Internal demand factors assessed for determining priority of data release include furthering a department’s mission, providing a performance measure, saving staff time, and facilitating collaboration. The opportunity to move away from old technology and data already being readily accessible are also factors that are considered.

External demand factors assessed for determining priority of data release include impacting quality of life, boosting efficiency and effectiveness for businesses or residents, whether Montgomery County is the only source of the data, contributing to civic engagement, creating economic opportunities, and making government more accountable or responsive by increasing public knowledge of operations.

To put the prioritization process into practice and start evaluating datasets based on all of these factors, Montgomery County’s open data team completed an inventory of its more than 550 datasets. The inventory is listed in the Operations Manual and available online as a dataset.

Every unpublished dataset in the inventory was scored from zero to ten points for each of the internal and external demand factors. Datasets with higher total scores received a higher priority designation. Datasets were grouped into five categories of priority for release based on their scores. (For more details, read the methodology in Section 3.3 and Appendix B of the Operations Manual.)

Why all of this matters

Completing an inventory and crafting a detailed prioritization process are not small feats — and Montgomery County managed to go beyond just finishing these tasks by sharing the processes and results openly. Montgomery County isn’t the first to conduct a dataset inventory and work on questions of prioritization for data release, but it does appear to be the most open about just how it made those processes work.

Several other places are working on or have completed data inventories. New York City, like Montgomery County, shares its data inventory as a dataset, but it still has improvements it could make for being more complete and transparent. Montgomery County detailed its inventory process in the Operations Manual, explaining how each department was consulted for compiling a list of datasets, how analysis helped fill in the lists of datasets, and how the public was engaged in the process.

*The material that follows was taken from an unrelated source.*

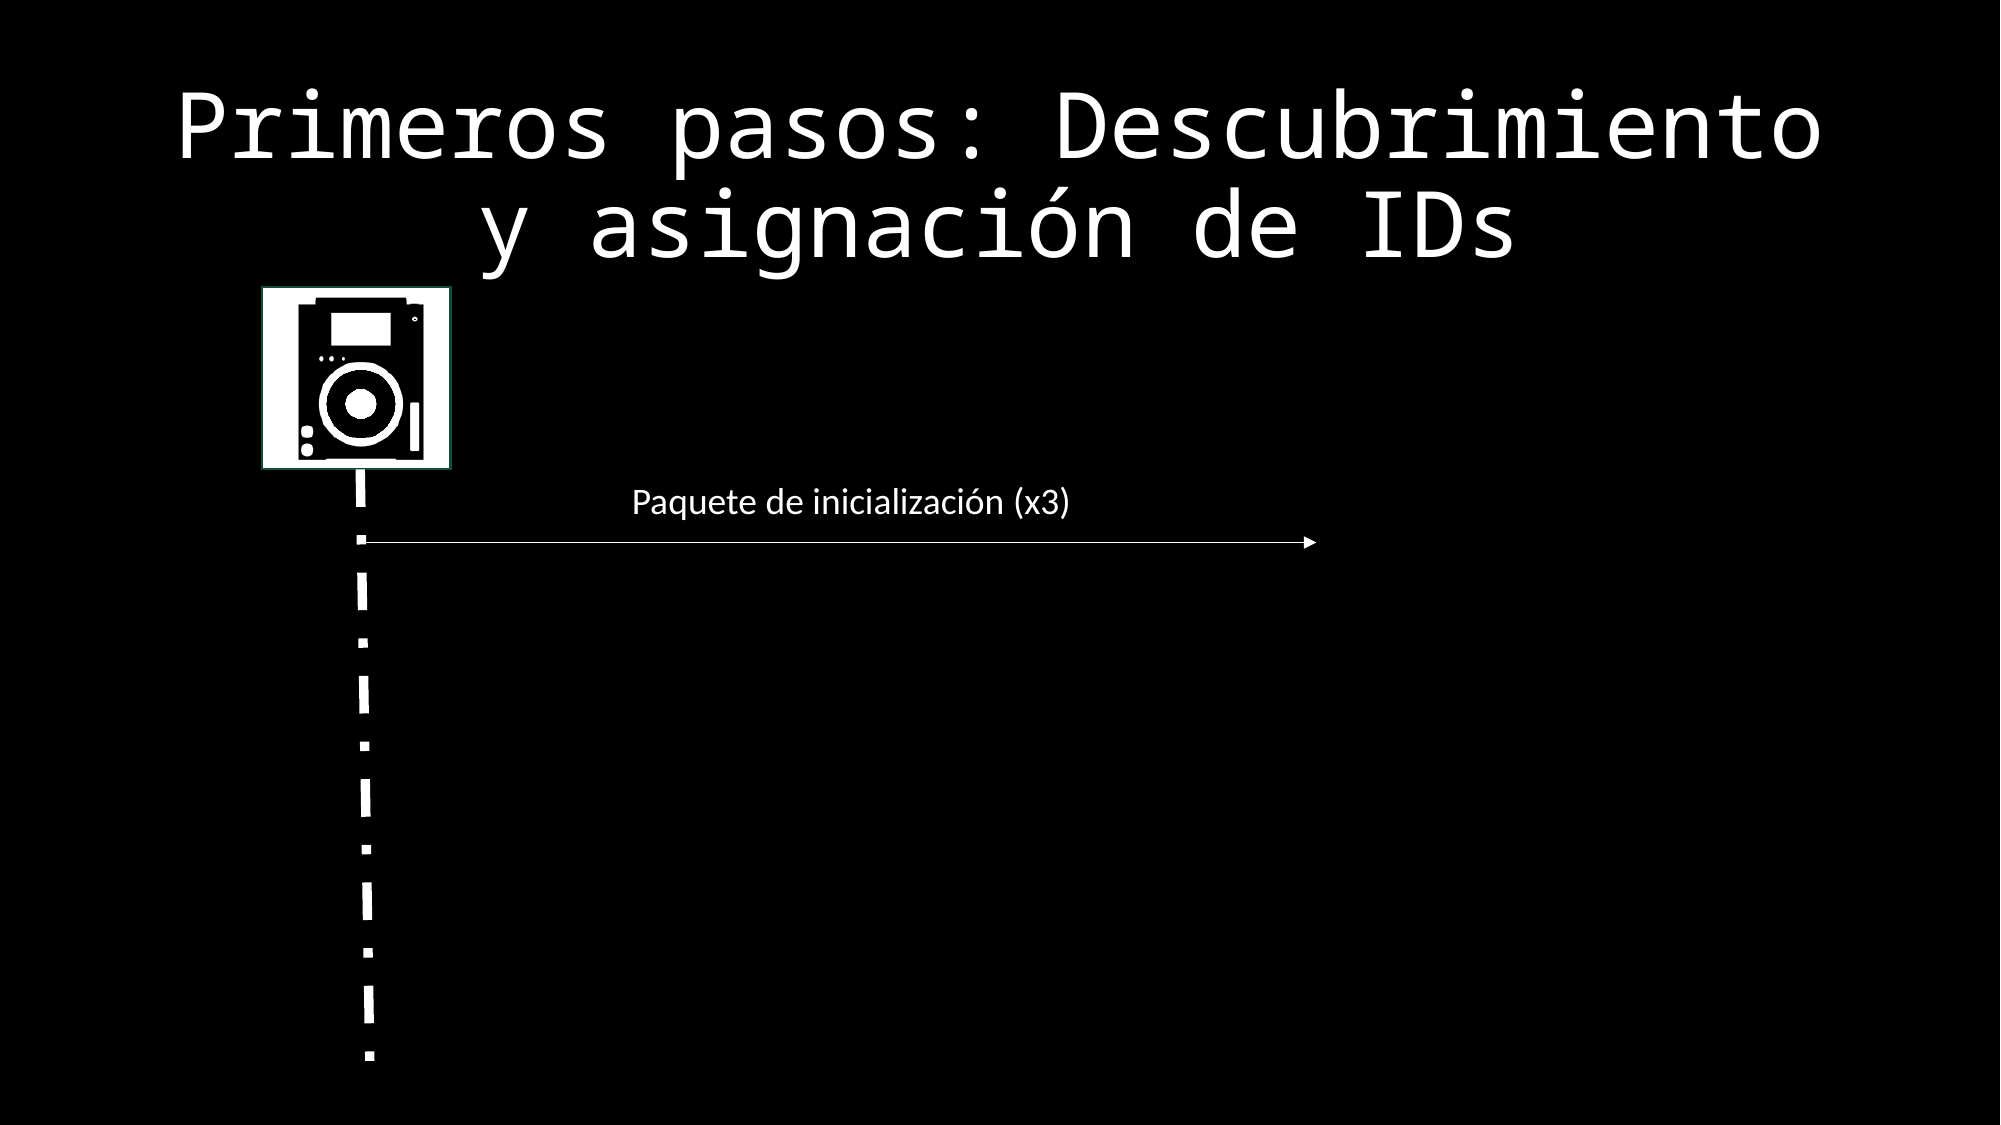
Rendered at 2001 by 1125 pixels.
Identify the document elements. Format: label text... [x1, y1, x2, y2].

Montgomery County provides the most detailed example of determining prioritization, too. New York City released the five factors it uses when determining how to prioritize data for release, but it hasn’t shared how those questions figure into a prioritization process. It’s not clear how each of the factors are answered or weighted and how that methodology determines release.

It’s encouraging that Montgomery County’s prioritization goes into much more detail. The prioritization methodology could help provide a framework for other places considering quantifying the prioritization process, and there are many variations that could be produced to fit different contexts. Questions for determining prioritization don’t necessarily need to all be weighted equally, for instance, and there don’t have to be discrete sets of questions for assessing public and government interests. Factors such as increasing transparency and accountability could certainly fall into the category of benefitting both government and the public.

A new wave of making open data processes more open

Montgomery County appears to be part of a new wave of local governments being more open about their approach to open data. The county’s open inventory and detailed descriptions of its inventory and prioritization processes set a high bar that other governments should work to meet. Philadelphia’s recent revamp of its own open data pipeline shows that those places with maturing open data efforts are working on strengthening the foundation for this work and increasing the transparency of all the processes involved.

We hope to see more governments taking advantage of these kinds of opportunities. Open data efforts cannot exist in a vacuum. Places working to share open data should be learning from and building on each other’s work, and being more open about the processes behind open data can help with that.